▶ Data under study:
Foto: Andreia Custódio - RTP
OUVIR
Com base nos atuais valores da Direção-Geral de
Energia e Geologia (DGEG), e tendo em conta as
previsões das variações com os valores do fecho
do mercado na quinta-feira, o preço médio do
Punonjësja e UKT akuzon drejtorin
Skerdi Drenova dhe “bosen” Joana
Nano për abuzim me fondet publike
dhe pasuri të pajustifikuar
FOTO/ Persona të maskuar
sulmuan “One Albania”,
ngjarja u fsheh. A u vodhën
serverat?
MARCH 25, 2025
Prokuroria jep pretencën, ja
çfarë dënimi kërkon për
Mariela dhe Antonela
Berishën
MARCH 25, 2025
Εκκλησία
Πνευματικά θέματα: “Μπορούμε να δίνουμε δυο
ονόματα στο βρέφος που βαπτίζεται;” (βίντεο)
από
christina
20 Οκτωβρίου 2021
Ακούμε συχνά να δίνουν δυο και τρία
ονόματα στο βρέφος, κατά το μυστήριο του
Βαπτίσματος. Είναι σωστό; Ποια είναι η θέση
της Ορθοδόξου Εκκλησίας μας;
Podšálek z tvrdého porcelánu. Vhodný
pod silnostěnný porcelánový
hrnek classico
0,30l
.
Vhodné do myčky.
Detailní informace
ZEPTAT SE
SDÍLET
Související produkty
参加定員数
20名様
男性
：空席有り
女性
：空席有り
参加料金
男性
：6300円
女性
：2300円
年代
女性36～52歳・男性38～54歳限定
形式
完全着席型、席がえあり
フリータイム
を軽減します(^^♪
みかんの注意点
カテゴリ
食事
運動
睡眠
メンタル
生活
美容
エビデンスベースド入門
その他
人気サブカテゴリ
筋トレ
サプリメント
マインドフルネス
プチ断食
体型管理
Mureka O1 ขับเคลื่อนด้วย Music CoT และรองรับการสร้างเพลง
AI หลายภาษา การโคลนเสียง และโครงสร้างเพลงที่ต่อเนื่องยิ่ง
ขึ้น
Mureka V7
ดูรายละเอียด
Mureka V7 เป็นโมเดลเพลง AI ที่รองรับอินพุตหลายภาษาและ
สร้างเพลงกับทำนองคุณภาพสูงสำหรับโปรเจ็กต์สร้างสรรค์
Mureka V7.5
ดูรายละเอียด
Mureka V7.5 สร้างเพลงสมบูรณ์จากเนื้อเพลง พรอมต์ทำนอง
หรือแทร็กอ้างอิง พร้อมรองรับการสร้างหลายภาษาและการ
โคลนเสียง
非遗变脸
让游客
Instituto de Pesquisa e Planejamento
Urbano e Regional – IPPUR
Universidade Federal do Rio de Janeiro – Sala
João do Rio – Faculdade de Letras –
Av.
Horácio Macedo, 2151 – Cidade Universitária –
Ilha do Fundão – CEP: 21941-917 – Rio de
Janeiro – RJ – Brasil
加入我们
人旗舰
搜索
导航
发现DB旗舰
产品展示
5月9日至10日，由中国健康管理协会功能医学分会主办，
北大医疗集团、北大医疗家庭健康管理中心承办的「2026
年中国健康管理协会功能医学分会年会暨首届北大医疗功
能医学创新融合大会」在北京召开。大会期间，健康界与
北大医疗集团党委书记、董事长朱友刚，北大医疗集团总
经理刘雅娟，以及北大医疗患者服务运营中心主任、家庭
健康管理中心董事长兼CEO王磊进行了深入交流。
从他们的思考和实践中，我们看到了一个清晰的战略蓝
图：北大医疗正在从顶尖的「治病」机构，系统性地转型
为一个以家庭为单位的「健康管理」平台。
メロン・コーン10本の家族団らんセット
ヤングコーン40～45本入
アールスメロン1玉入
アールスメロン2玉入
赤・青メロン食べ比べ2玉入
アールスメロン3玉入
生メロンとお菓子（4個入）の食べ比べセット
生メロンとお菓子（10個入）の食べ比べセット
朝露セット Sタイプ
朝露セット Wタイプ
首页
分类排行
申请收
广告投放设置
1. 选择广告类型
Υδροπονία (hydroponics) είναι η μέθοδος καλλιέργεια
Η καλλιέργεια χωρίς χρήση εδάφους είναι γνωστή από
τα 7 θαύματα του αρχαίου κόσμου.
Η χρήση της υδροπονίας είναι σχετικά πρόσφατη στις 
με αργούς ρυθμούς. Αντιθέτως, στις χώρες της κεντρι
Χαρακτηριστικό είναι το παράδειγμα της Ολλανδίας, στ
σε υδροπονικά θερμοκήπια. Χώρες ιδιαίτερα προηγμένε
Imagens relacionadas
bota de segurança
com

▶ Task description: Would you please write out the entire listing exactly?

▶ Completed task:
Foto: Andreia Custódio - RTP
OUVIR
Com base nos atuais valores da Direção-Geral de
Energia e Geologia (DGEG), e tendo em conta as
previsões das variações com os valores do fecho
do mercado na quinta-feira, o preço médio do
Punonjësja e UKT akuzon drejtorin
Skerdi Drenova dhe “bosen” Joana
Nano për abuzim me fondet publike
dhe pasuri të pajustifikuar
FOTO/ Persona të maskuar
sulmuan “One Albania”,
ngjarja u fsheh. A u vodhën
serverat?
MARCH 25, 2025
Prokuroria jep pretencën, ja
çfarë dënimi kërkon për
Mariela dhe Antonela
Berishën
MARCH 25, 2025
Εκκλησία
Πνευματικά θέματα: “Μπορούμε να δίνουμε δυο
ονόματα στο βρέφος που βαπτίζεται;” (βίντεο)
από
christina
20 Οκτωβρίου 2021
Ακούμε συχνά να δίνουν δυο και τρία
ονόματα στο βρέφος, κατά το μυστήριο του
Βαπτίσματος. Είναι σωστό; Ποια είναι η θέση
της Ορθοδόξου Εκκλησίας μας;
Podšálek z tvrdého porcelánu. Vhodný
pod silnostěnný porcelánový
hrnek classico
0,30l
.
Vhodné do myčky.
Detailní informace
ZEPTAT SE
SDÍLET
Související produkty
参加定員数
20名様
男性
：空席有り
女性
：空席有り
参加料金
男性
：6300円
女性
：2300円
年代
女性36～52歳・男性38～54歳限定
形式
完全着席型、席がえあり
フリータイム
を軽減します(^^♪
みかんの注意点
カテゴリ
食事
運動
睡眠
メンタル
生活
美容
エビデンスベースド入門
その他
人気サブカテゴリ
筋トレ
サプリメント
マインドフルネス
プチ断食
体型管理
Mureka O1 ขับเคลื่อนด้วย Music CoT และรองรับการสร้างเพลง
AI หลายภาษา การโคลนเสียง และโครงสร้างเพลงที่ต่อเนื่องยิ่ง
ขึ้น
Mureka V7
ดูรายละเอียด
Mureka V7 เป็นโมเดลเพลง AI ที่รองรับอินพุตหลายภาษาและ
สร้างเพลงกับทำนองคุณภาพสูงสำหรับโปรเจ็กต์สร้างสรรค์
Mureka V7.5
ดูรายละเอียด
Mureka V7.5 สร้างเพลงสมบูรณ์จากเนื้อเพลง พรอมต์ทำนอง
หรือแทร็กอ้างอิง พร้อมรองรับการสร้างหลายภาษาและการ
โคลนเสียง
非遗变脸
让游客
Instituto de Pesquisa e Planejamento
Urbano e Regional – IPPUR
Universidade Federal do Rio de Janeiro – Sala
João do Rio – Faculdade de Letras –
Av.
Horácio Macedo, 2151 – Cidade Universitária –
Ilha do Fundão – CEP: 21941-917 – Rio de
Janeiro – RJ – Brasil
加入我们
人旗舰
搜索
导航
发现DB旗舰
产品展示
5月9日至10日，由中国健康管理协会功能医学分会主办，
北大医疗集团、北大医疗家庭健康管理中心承办的「2026
年中国健康管理协会功能医学分会年会暨首届北大医疗功
能医学创新融合大会」在北京召开。大会期间，健康界与
北大医疗集团党委书记、董事长朱友刚，北大医疗集团总
经理刘雅娟，以及北大医疗患者服务运营中心主任、家庭
健康管理中心董事长兼CEO王磊进行了深入交流。
从他们的思考和实践中，我们看到了一个清晰的战略蓝
图：北大医疗正在从顶尖的「治病」机构，系统性地转型
为一个以家庭为单位的「健康管理」平台。
メロン・コーン10本の家族団らんセット
ヤングコーン40～45本入
アールスメロン1玉入
アールスメロン2玉入
赤・青メロン食べ比べ2玉入
アールスメロン3玉入
生メロンとお菓子（4個入）の食べ比べセット
生メロンとお菓子（10個入）の食べ比べセット
朝露セット Sタイプ
朝露セット Wタイプ
首页
分类排行
申请收
广告投放设置
1. 选择广告类型
Υδροπονία (hydroponics) είναι η μέθοδος καλλιέργεια
Η καλλιέργεια χωρίς χρήση εδάφους είναι γνωστή από
τα 7 θαύματα του αρχαίου κόσμου.
Η χρήση της υδροπονίας είναι σχετικά πρόσφατη στις 
με αργούς ρυθμούς. Αντιθέτως, στις χώρες της κεντρι
Χαρακτηριστικό είναι το παράδειγμα της Ολλανδίας, στ
σε υδροπονικά θερμοκήπια. Χώρες ιδιαίτερα προηγμένε
Imagens relacionadas
bota de segurança
com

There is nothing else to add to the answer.